Dolo o incompetenza? Ciò che è accaduto a Reggio Emilia, secondo l’ordinanza del gip, è chiaro dolo, ma certo gioca una grande parte anche la voluta ignoranza dei principi della Carta di Noto, addirittura disdegnata. Il problema è un metodo che parte con la convinzione a priori che ci sia un abuso e usa tecniche volte a trovare tutte le prove possibili. È facilissimo trovarne, anche se spurie. Dalle intercettazioni di Reggio Emilia emerge come nel delicatissimo lavoro di ascolto dei bambini ci sono state vere torture psicologiche. Si è fatto e detto tutto ciò che non si deve fare e dire, minacce, travestimenti, bugie («tuo papà è morto, facciamo il funerale»).
Da dove nasce una cosa tanto inconcepibile? L’origine affonda nel ‘Protocollo di intesa nel contrasto all’abuso’ stilato il 21 gennaio 2004… Se letto bene, quel Protocollo spiega tutto quanto accaduto a Reggio Emilia e mette nero su bianco i princìpi che hanno guidato forze dell’ordine, servizi sociali, Asl, magistrati nel caso dei ‘Diavoli della Bassa Modenese’. Vi si scrive che su un minore si agisce anche se l’abuso è raccontato ‘da notizia anche indiretta, lacunosa, anonima, poco circostanziata’, il che permette, come si è fatto, di procedere anche solo per un semplice sospetto.
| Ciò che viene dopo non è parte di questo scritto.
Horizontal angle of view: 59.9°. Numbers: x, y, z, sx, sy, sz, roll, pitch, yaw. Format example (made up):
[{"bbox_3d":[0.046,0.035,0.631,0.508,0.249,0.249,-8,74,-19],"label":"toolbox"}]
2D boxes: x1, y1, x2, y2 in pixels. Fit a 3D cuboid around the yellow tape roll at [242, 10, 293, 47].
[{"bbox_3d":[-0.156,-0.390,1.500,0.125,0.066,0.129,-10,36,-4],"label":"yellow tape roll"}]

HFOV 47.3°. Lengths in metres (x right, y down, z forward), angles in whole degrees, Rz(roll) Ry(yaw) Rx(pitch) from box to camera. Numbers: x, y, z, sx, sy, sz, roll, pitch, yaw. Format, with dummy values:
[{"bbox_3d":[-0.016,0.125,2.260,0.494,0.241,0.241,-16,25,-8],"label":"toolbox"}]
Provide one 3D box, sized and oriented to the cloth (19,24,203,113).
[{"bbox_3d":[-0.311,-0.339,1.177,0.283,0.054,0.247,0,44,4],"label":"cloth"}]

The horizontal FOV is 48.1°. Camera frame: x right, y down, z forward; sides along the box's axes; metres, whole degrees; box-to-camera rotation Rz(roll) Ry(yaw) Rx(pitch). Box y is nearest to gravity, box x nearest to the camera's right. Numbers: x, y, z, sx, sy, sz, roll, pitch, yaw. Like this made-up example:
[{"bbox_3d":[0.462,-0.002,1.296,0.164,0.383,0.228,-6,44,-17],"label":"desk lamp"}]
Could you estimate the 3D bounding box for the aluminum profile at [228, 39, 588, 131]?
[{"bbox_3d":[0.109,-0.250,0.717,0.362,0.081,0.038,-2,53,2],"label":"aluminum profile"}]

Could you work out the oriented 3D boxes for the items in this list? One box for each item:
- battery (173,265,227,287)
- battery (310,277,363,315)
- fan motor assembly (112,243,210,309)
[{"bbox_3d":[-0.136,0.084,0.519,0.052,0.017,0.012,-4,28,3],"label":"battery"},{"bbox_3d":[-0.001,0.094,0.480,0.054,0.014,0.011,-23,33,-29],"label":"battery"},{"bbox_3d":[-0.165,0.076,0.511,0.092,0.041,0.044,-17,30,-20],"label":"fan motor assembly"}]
Poi si parla della ‘necessità’ di agire immediatamente, allontanando il minore da casa senza informarlo di ciò che sta accadendo, senza più fargli vedere i suoi, senza accettare che il bambino possa dire che non è avvenuto niente. Basta che una qualunque persona accenni al sospetto di un potenziale abuso perché il bambino sia rimosso, prima ancora che tale sospetto venga minimamente confermato da indagini. I genitori non sapranno più niente di lui e lui di loro, per evitare che ritratti quanto ‘confessato’. E la chiamano tutela del minore.